Jaroussky: At least a little. An icon of transition to the gallant style and later on to Mozart, as was Johann Christian Bach. He was one of the best teachers for singing and composition of his time. That’s already not a little, is it? In his about ten operas for Farinelli he usually included five arias for him, and they are outstanding. So one already gets 50 from which I chose eleven. Because Porpora was already quite smart in terms of economics, those are usually the only good arias in these operas. He knew exactly that the audience only listens when the stars are singing. Why waste one’s talents then? Only in his “Polifemo” that premiered in 1735 in London, and that was intended to be a strong weapon against Handel’s crew, he is good throughout. But there he had four stars at his command. And therefore I would like to fuel the small Porpora boom a little by taking part in a stage production that will take place in September 2015 as part of the Musikfest Bremen and that will tour from there. So I won’t entirely abandon virtuosity. And to be totally honest: It’s easier for me to penetrate big halls with high notes as my voice just carries better this way.

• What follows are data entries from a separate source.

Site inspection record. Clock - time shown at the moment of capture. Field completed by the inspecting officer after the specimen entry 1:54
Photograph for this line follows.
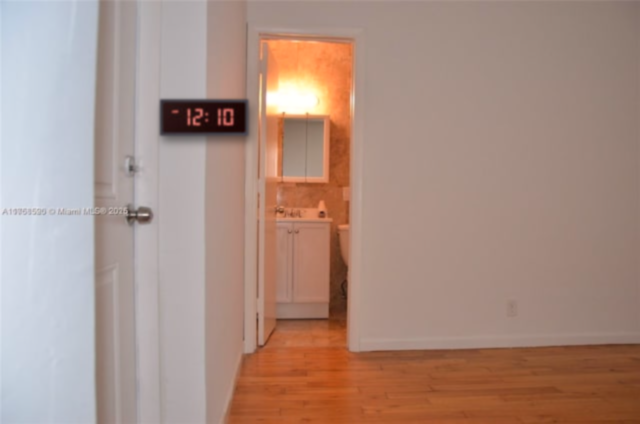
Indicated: 12:10
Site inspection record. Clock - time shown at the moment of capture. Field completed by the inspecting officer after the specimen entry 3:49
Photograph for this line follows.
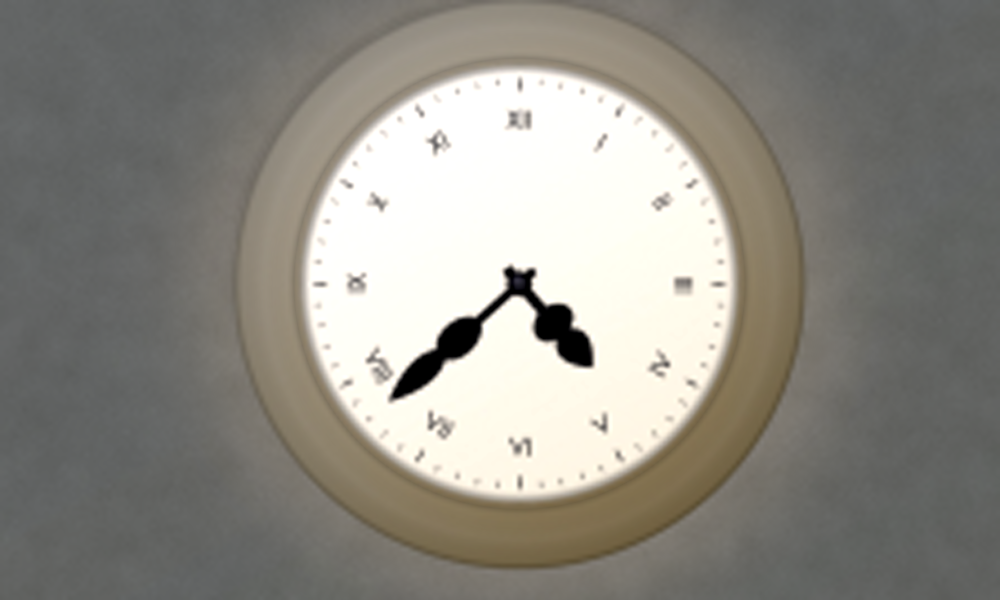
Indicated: 4:38
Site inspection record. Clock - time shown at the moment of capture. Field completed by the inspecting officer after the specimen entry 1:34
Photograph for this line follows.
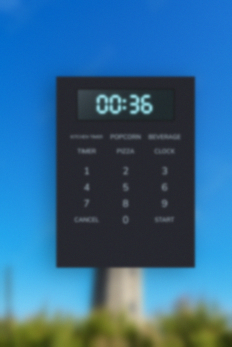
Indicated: 0:36
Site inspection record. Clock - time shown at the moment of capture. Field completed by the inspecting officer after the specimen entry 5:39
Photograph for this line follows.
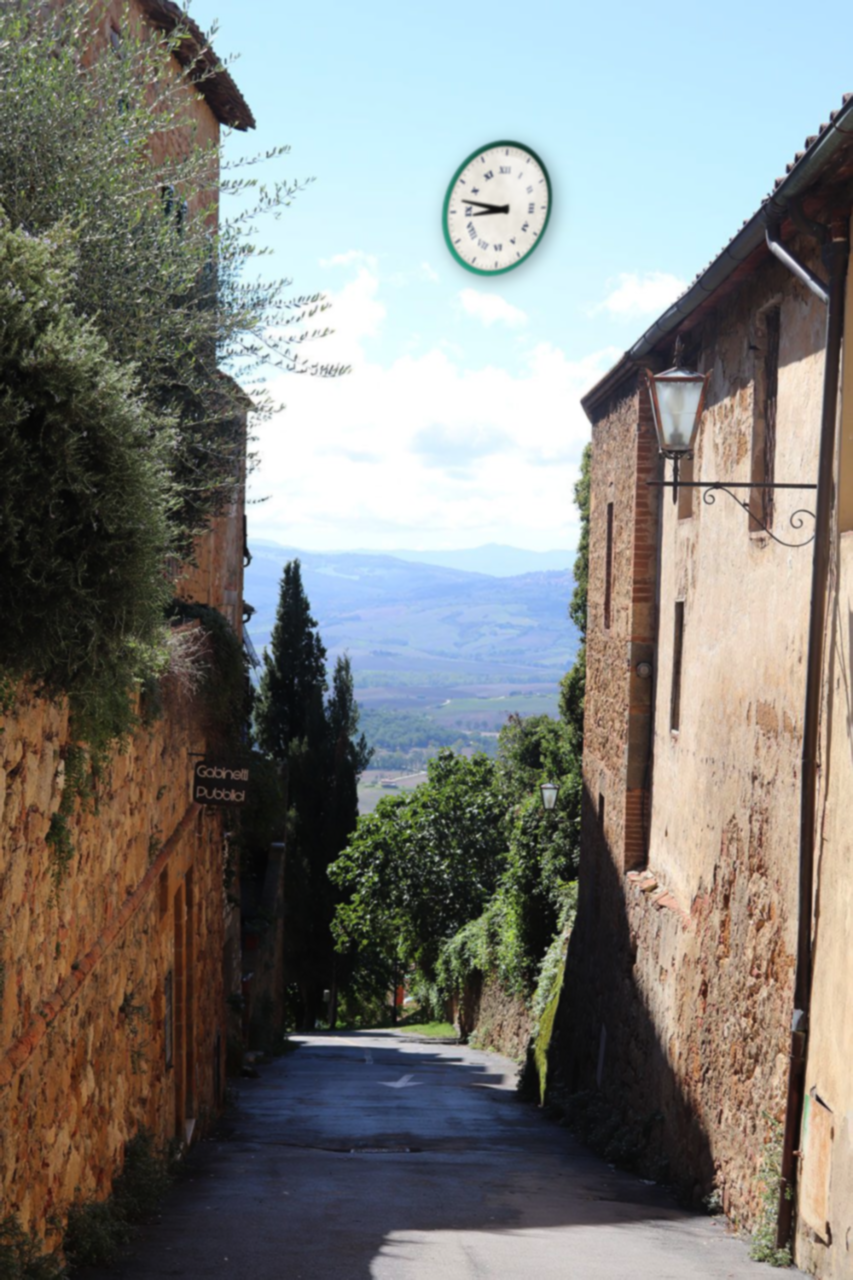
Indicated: 8:47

Die Welt: Do counter-tenors have to think earlier about their future after their singing career (as other kinds of singers)?
Jaroussky: Our voices seldom last until the age of sixty, as experience shows. So one really needs to have a forward-looking strategy even when one’s vocal apparatus still works completely fine. Going forward, I will use my middle range to a greater degree. And for instance I still want to make a program with art songs (Kunstliedern) of the Romantic period. In terms of music there lies an entirely different world that really pushed me forward enormously.
Die Welt: Will counter-tenors be totally normal (natural) in 20 years’ time?
Jaroussky: Never. Of course when it comes to education we are a voice category like any other. The audience has got used to our sound. And now we also have many more brave boys (than before) who already start their career as sopranists, so that today I would really have to make an effort with my former technique. But the castrato repertory really is something unusual, and the audience will always feel something special when a man can sing so high. And one really has to acknowledge that.
Die Welt: How did you tempt Cecilia Bartoli to participate in your CD?
Jaroussky: We like each other a lot, and our voices go together well, but I am shy, and for a long time I didn’t dare to ask her. And then she said “Yes” on the spot! But of course, she had also asked me regarding her Steffani project. And please don’t pass it on: In order for us to realize this project so quickly, we sang for each other for free, renouncing any rights to it. Or else our record companies would still be negotiating, and we would have lost interest long ago.
Die Welt: What will come after Porpora?
Jaroussky: A crazy project with the queer (meaning a little weird) Christina Pluhar, and before that Pergolesi’s Stabat Mater with the extraordinary Julia Leshneva. That is totally pure, we really sound like two children in that.